Military unit of Poland

The 37th Łęczyca Infantry Regiment of Polish Armed Forces, named after Prince Józef Poniatowski, was a military unit that traced its heritage to the 4th Infantry Regiment of the Duchy of Warsaw. Its origins date back to November 1918 in Przemyśl, and it officially became the 37th Infantry Regiment on 25 February 1919. From 1920 to 1937, it was known as the 37th Łęczyca Infantry Regiment.

During the Polish–Ukrainian War, the regiment fought to open the route to the besieged Lviv, capturing Horodok and later participating in the battles for Sambir, Drohobych, and Stanyslaviv, as well as actions along the Dniester and Zbruch rivers. In the Polish–Soviet War, it engaged in battles under Korosten, Koziatyn, and Żukowiec, and fought on the Berezina, Neman, and Bug rivers. The regiment also participated in the victorious battle of Baboszewo in August 1920 and later took part in heavy fighting near Rohatyn and Vyshnivets during the advance toward Lviv.

__Your objective__:
Can you transcribe the regiment text word for word, beginning at the words "During the Polish–Ukrainian" and stopping after "advance toward Lviv."? None of the rows are needed for this work.

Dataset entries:
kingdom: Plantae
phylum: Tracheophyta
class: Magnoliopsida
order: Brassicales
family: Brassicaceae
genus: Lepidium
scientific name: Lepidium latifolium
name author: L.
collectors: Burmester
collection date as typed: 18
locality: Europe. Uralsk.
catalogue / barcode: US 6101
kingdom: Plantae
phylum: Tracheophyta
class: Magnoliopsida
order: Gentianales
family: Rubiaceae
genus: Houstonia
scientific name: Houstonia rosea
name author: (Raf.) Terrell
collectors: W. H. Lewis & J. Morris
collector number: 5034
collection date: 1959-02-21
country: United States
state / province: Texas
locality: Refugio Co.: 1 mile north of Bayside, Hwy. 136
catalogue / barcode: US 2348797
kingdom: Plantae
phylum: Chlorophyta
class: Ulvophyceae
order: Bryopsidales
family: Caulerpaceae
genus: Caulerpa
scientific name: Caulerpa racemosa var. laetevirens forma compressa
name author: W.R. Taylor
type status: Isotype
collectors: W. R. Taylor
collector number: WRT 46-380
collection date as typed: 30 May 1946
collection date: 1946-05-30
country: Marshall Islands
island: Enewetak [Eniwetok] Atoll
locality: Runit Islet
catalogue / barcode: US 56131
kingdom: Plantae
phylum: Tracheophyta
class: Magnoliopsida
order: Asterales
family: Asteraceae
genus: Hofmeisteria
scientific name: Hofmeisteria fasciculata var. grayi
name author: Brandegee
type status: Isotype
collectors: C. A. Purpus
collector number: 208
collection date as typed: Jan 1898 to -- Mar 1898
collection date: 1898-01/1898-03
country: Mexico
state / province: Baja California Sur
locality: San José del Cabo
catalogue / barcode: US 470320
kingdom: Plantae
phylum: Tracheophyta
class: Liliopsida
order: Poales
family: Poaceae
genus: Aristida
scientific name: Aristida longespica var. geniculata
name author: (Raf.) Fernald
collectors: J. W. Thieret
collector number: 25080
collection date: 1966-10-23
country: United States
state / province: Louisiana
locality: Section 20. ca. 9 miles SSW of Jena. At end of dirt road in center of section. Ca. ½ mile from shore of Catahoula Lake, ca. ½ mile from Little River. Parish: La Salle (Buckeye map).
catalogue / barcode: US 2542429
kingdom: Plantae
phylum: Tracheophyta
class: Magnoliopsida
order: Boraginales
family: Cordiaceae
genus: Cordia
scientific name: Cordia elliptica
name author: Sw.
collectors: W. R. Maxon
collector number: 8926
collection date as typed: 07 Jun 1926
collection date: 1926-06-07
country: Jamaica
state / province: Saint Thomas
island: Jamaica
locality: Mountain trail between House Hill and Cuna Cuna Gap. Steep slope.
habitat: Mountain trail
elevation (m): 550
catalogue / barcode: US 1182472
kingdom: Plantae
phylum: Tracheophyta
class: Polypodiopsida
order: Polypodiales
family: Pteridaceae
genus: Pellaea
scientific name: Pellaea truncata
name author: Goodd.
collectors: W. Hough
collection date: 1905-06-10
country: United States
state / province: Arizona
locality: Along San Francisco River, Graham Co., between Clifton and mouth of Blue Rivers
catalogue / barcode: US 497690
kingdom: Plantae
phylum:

__Task solution__:
During the Polish–Ukrainian War, the regiment fought to open the route to the besieged Lviv, capturing Horodok and later participating in the battles for Sambir, Drohobych, and Stanyslaviv, as well as actions along the Dniester and Zbruch rivers. In the Polish–Soviet War, it engaged in battles under Korosten, Koziatyn, and Żukowiec, and fought on the Berezina, Neman, and Bug rivers. The regiment also participated in the victorious battle of Baboszewo in August 1920 and later took part in heavy fighting near Rohatyn and Vyshnivets during the advance toward Lviv.